* Text block:
•••
Goodluck with the purchase! I think all Zhp owners will have to tell you that it's well worth it. No complaints at all!!


----------



## Roadhawk (May 21, 2004)

agree with all the above comments...sounds great - could even be just a bit louder IMO (on acceleration) - but its nice and not at all too much. Also love the cloth/alcantra and like the wheel...I personally prefer the cloth in the ZHP to the leather...very much...but I suppose its a matter of preference (and some of the leather color combos are way cool)...I would be just as happy with the normal M3 leather wheel I think - but I do like the alcantra (nice grip and never too hot etc) - and its somewhat unique...

My S4 is slightly queiter at idle (perhaps gurgles at bit more...) but gives a better growel on acceleration (along with the awesome vacume sucking sounds of the turbos!!)...love that!


----------



## Double Vanos (Aug 20, 2003)
•••
Transcribed page contents
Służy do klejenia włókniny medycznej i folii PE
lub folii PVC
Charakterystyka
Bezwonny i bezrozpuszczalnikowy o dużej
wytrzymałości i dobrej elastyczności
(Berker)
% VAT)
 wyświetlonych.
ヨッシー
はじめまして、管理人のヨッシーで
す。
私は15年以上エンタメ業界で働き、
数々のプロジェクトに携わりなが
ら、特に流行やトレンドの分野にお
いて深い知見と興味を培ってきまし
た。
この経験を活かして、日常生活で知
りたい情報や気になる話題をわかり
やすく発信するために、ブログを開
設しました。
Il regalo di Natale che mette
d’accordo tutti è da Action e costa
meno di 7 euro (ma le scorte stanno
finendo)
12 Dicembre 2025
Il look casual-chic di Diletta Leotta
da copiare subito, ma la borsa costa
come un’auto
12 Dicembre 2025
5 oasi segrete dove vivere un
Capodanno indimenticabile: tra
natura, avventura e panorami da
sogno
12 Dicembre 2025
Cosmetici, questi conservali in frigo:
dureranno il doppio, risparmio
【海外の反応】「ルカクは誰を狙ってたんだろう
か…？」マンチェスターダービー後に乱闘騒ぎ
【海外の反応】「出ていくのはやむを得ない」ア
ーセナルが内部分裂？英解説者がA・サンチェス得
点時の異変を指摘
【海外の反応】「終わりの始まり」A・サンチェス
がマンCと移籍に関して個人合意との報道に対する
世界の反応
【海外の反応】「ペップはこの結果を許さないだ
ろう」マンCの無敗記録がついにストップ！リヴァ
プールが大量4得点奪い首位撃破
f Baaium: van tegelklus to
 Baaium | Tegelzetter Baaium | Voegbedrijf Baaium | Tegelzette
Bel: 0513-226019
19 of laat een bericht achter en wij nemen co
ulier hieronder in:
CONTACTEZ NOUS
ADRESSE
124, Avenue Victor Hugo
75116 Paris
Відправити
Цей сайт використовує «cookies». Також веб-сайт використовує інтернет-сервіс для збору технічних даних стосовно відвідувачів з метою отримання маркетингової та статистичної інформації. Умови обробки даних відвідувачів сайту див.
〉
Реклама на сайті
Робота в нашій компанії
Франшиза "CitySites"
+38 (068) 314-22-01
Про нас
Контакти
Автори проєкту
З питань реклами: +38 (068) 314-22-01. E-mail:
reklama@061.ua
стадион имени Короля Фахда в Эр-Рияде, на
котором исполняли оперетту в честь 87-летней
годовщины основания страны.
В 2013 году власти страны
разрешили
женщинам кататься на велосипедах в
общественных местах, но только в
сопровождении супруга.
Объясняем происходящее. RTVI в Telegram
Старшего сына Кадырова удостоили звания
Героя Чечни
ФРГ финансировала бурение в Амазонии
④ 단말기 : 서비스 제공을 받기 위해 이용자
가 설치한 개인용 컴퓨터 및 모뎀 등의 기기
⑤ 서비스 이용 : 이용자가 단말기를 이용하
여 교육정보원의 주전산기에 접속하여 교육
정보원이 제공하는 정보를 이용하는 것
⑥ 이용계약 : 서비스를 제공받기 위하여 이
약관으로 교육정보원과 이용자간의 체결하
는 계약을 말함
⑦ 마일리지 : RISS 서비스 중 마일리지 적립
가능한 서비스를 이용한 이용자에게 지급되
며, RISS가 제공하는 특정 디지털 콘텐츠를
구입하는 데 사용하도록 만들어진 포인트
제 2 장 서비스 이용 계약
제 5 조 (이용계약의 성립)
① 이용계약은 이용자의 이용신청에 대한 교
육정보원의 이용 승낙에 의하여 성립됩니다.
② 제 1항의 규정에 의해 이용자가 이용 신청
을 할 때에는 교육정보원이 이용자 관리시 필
•••
* Problems and tasks:
a) In the ZHP forum thread, which of Roadhawk's cars is slightly quieter at idle?
b) Echo a passage from the ZHP forum thread: begin at the words "## Roadhawk (May" and stop after "(Aug 20, 2003)".

* Answers given:
a) The S4.

b)
## Roadhawk (May 21, 2004)

agree with all the above comments...sounds great - could even be just a bit louder IMO (on acceleration) - but its nice and not at all too much. Also love the cloth/alcantra and like the wheel...I personally prefer the cloth in the ZHP to the leather...very much...but I suppose its a matter of preference (and some of the leather color combos are way cool)...I would be just as happy with the normal M3 leather wheel I think - but I do like the alcantra (nice grip and never too hot etc) - and its somewhat unique...

My S4 is slightly queiter at idle (perhaps gurgles at bit more...) but gives a better growel on acceleration (along with the awesome vacume sucking sounds of the turbos!!)...love that!


----------



## Double Vanos (Aug 20, 2003)